Héritiers du militarisme nippon
Si le Japon n’a jamais remis en cause le modèle démocratique imposé par les vainqueurs, en revanche, fait remarquer l’historien Jean-Louis Margolin, "les semences du militarisme et de l’autoritarisme" ont irrigué presque toutes ses anciennes possessions. En Thaïlande, le maréchal Phibul Songkhram, ex-partisan de l’alliance nippone, concentre le pouvoir entre 1948 et 1964. Quant au président Sukarno, collaborateur zélé des forces d’occupation devenu procommuniste, il exerce un contrôle sans partage sur l’Indonésie de 1949 à 1965. Il est mis sur la touche par un régime militaire pro‐occidental dirigé par le général Suharto, formé par les Japonais. Non loin, aux Philippines, Manuel Roxas, ex-ministre des Finances sous l’occupation japonaise, est élu président de l’Etat indépendant de 1946 à 1948. Au Sud‐Vietnam, Ngô Dinh Diem, proche des Japonais qui lui avaient proposé le poste de Premier ministre après leur coup de force de mars 1945, s’empare dix ans plus tard de la présidence de la République du Vietnam, qu’il dirige d’une main de fer jusqu’à son assassinat en 1963.
Ce n’est pas tout. En Malaisie, les Britanniques hissent au pouvoir en 1957 une élite qui avait pourtant fait preuve de zèle dans sa collaboration. Chez le voisin singapourien, Lee Kuan Yew, ancien traducteur pour l’agence chargée de la propagande japonaise, la Domei, devient Premier ministre en 1959, pour trente ans. Trois ans plus tard, un coup d’Etat en Birmanie porte au pouvoir le général Ne Win, ancien supplétif de l’armée nippone. Enfin, c’est le général Park Chung‐hee, ex-lieutenant dans l’armée du Mandchoukouo, qui inaugure en 1962 une dictature de dix-sept ans en Corée du Sud.
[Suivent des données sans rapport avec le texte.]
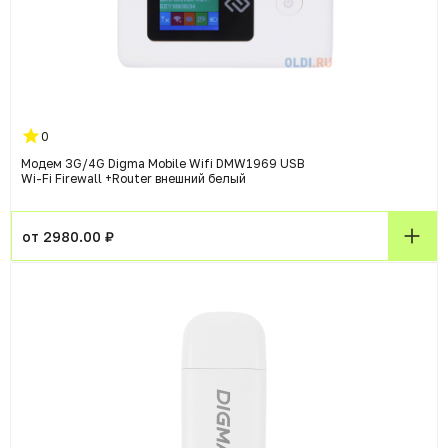
0
Модем 3G/4G Digma Mobile Wifi DMW1969 USB
Wi-Fi Firewall +Router внешний белый
от 2980.00 ₽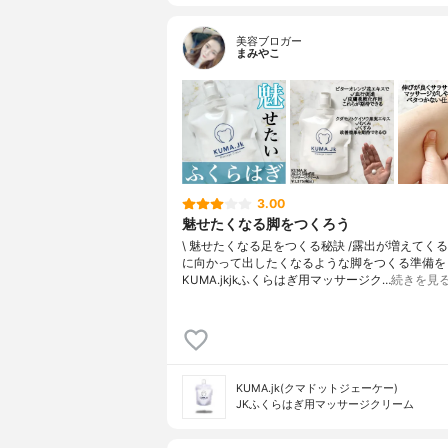
美容ブロガー
まみやこ
3.00
魅せたくなる脚をつくろう
\ 魅せたくなる足をつくる秘訣 /⁡⁡露出が増えてく
に向かって出したくなるような脚をつくる準備をしよ
KUMA.jkjkふくらはぎ用マッサージク…
続きを見
KUMA.jk(クマドットジェーケー)
JKふくらはぎ用マッサージクリーム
Dans ce tableau tout en paradoxes, le leader nord-coréen Kim Jong-un demeure aujourd’hui sans doute, par sa brutalité, l’héritier le plus emblématique de l’empereur Hirohito et du général Tôjô : un comble pour le petit-fils de Kim Il-sun, fondateur d’une dynastie qui tire sa légitimité de la guérilla menée contre l’occupant japonais.
(1) Journal d’Hiroshima, de Michihiko Hachiya, (Tallandier).
(2) Imperial Japan’s World War Two, 1931-1945 (Routledge, 2006).